**APPLY WHAT YOU READ:**
**A)** From the MADS box text, list each MEME parameter that was used, together with its value.
**B)** Answer these from the MADS box text:
(i) Below what value were bootstrap values omitted?
(ii) Into how many subfamilies were the protein sequences mainly grouped?
(iii) What kind of distances were used to construct the phylogenetic tree?
**C)** Please carry the MADS box text on past its last sentence.

Phylogenetic Tree: Phylogenetic tree constructed based on MADS box protein sequences of Camellia sinensis and published Arabidopsis thailiana MADS box protein sequences. Neighbor-joining comparison model was used with poisson distances and Pairwise deletion option for the construction of the phylogenetic tree. Bootstrap values smaller than 50% were omitted and corresponding branches were merged. The Camellia sinensis protein sequences in the phylogenetic tree together with the Arabidopsis thaliana protein sequences were grouped mainly into seven subfamily (square bracket covering the subfamily members). The colours in the phylogenetic tree are used to graphically distinguish the subfamilies.

Figure 2

Graphic representation showing the complete grouping motifs of Camellia sinensis and Arabidopsis thailiana MADS box sequences obtained using MEME program (Multiple Expectation Minimization for Motif Elicitation, http://meme.sdsc.edu/meme/ meme.html). The parameters used were: Distribution of motif occurrences- Zero or one per sequence, maximum number of motifs-20, Maximum motif width- 300 and Minimum motif width-6.

**EXTRACTED INFORMATION:**
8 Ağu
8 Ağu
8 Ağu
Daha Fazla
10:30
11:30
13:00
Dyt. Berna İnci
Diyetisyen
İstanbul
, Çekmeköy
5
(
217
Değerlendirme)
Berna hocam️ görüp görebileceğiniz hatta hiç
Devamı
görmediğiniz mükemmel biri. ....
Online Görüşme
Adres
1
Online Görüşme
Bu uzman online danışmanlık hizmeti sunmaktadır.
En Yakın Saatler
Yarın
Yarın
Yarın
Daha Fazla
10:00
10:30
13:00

--

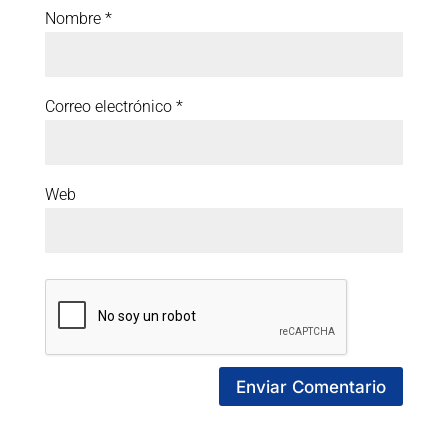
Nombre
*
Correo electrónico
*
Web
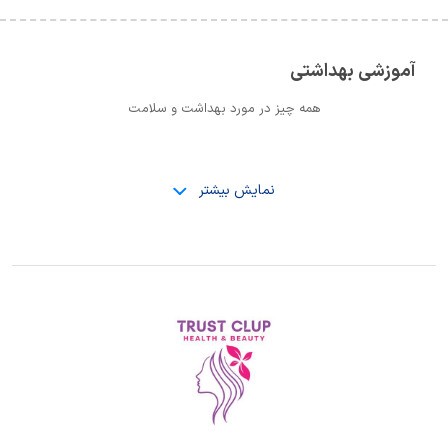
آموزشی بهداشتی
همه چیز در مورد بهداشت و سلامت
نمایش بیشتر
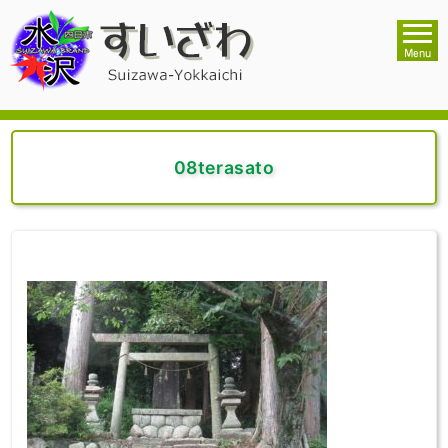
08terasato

**RESPONSES FOR EACH TASK:**
**A)**
- Distribution of motif occurrences: zero or one per sequence
- Maximum number of motifs: 20
- Maximum motif width: 300
- Minimum motif width: 6

**B)**
(i) 50%
(ii) Seven
(iii) Poisson distances

**C)**
AGL2 subfamily:

AGL2 subfamily is sister to the AGL6 subfamily with only one transcript from C. sinensis clustering with it (Figure 1). The CsS4 transcript appears to be homologous to AGL2 and AGL4 along with AGL3, AGL9 forming one clade (Figure 1). For this subfamily motif grouping among sequences reflected the conserved feature (Figure 2). Studies pointed out that AGL2 gene may play a fundamental role in the floral organ identity and development along with seeds and embryo development [3]. By suppressing the expression of native AGL2 gene and other regulatory element linked to this gene by biotechnological approaches like antisense, co-suppression, gene replacement etc. delay in flower may be achieved which may led to increase in the length of vegetative phase and thus increase in vegetative tissue yield particularly in case of foliage crops.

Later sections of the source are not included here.